**TASK BRIEF:** Convert the entries below, from the line with "Document page, 1500x844 pixels." through the line with "text_box On the", both included, into a Markdown table with the columns Row and Content. Number each line, and leave out blank lines.
------------------------------------------------------------
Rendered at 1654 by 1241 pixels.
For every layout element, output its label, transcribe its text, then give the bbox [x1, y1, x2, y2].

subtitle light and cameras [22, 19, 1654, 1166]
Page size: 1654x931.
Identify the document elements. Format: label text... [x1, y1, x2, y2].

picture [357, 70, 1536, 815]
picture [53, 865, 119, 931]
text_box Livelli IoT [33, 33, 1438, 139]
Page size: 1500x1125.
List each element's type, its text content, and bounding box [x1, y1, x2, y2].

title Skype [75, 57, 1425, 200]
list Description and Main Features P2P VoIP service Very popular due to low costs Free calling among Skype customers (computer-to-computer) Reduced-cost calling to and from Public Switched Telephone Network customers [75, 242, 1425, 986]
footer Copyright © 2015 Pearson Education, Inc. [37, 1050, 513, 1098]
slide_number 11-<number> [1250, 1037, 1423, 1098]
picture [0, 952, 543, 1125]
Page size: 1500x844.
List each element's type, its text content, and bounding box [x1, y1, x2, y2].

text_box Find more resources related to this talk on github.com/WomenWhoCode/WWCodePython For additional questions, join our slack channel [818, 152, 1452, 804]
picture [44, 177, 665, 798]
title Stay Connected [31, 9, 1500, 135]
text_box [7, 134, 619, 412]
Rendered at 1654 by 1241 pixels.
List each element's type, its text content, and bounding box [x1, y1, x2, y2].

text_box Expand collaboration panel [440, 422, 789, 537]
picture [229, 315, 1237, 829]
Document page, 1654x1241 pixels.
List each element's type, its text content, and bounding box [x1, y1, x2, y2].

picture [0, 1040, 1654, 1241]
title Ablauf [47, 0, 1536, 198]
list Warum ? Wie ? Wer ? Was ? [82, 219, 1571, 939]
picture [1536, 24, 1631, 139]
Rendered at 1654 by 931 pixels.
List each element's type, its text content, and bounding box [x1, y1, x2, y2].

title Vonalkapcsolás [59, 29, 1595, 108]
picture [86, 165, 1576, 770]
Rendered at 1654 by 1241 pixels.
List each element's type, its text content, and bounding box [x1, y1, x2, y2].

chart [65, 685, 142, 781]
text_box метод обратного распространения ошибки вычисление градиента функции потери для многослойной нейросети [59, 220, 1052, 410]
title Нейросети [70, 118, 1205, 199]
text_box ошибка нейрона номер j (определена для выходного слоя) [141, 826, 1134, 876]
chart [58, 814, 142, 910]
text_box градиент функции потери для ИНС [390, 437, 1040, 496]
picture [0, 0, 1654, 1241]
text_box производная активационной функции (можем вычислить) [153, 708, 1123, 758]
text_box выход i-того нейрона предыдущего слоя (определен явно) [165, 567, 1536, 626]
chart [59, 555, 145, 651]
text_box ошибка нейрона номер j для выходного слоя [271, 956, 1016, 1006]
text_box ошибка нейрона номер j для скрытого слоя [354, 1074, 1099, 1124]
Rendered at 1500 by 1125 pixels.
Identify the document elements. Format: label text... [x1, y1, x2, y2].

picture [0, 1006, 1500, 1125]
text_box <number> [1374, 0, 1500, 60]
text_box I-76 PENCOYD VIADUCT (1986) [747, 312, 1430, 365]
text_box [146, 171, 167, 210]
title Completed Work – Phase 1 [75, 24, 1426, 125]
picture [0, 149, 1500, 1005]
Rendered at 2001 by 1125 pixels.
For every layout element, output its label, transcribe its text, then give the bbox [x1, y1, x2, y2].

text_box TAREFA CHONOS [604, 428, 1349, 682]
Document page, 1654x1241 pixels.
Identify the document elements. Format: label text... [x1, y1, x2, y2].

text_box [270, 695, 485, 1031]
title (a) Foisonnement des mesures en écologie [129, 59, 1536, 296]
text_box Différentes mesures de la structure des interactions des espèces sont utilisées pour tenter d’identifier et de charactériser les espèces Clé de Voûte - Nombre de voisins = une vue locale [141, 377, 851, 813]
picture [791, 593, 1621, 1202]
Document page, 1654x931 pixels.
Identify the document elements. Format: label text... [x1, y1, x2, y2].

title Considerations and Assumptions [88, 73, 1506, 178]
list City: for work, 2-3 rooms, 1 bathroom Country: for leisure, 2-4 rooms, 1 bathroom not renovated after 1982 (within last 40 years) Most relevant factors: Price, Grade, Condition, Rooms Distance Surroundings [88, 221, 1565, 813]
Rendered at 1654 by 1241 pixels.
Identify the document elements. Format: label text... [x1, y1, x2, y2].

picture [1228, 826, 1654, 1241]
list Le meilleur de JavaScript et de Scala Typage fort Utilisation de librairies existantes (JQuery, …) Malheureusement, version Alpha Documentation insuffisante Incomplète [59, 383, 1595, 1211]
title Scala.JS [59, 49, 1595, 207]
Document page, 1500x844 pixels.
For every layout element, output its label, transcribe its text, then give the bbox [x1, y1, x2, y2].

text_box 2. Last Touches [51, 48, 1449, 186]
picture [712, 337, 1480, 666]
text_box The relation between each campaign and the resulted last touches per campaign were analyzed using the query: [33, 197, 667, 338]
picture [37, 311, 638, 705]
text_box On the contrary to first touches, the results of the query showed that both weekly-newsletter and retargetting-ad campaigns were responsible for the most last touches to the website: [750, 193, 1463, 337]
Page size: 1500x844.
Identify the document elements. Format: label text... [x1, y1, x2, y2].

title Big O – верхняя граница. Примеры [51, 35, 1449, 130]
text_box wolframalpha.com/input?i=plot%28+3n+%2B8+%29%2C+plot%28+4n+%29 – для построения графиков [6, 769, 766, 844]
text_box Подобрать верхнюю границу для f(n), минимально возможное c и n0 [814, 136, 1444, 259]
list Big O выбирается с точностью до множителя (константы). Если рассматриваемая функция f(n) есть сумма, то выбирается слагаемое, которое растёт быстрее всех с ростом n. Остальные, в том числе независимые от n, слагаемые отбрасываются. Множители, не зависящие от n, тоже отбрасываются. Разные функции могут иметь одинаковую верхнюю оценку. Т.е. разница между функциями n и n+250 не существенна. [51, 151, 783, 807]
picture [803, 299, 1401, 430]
------------------------------------------------------------
**WORKED ANSWER:**
| Row | Content |
|---|---|
| 1 | Document page, 1500x844 pixels. |
| 2 | For every layout element, output its label, transcribe its text, then give the bbox [x1, y1, x2, y2]. |
| 3 | text_box 2. Last Touches [51, 48, 1449, 186] |
| 4 | picture [712, 337, 1480, 666] |
| 5 | text_box The relation between each campaign and the resulted last touches per campaign were analyzed using the query: [33, 197, 667, 338] |
| 6 | picture [37, 311, 638, 705] |
| 7 | text_box On the contrary to first touches, the results of the query showed that both weekly-newsletter and retargetting-ad campaigns were responsible for the most last touches to the website: [750, 193, 1463, 337] |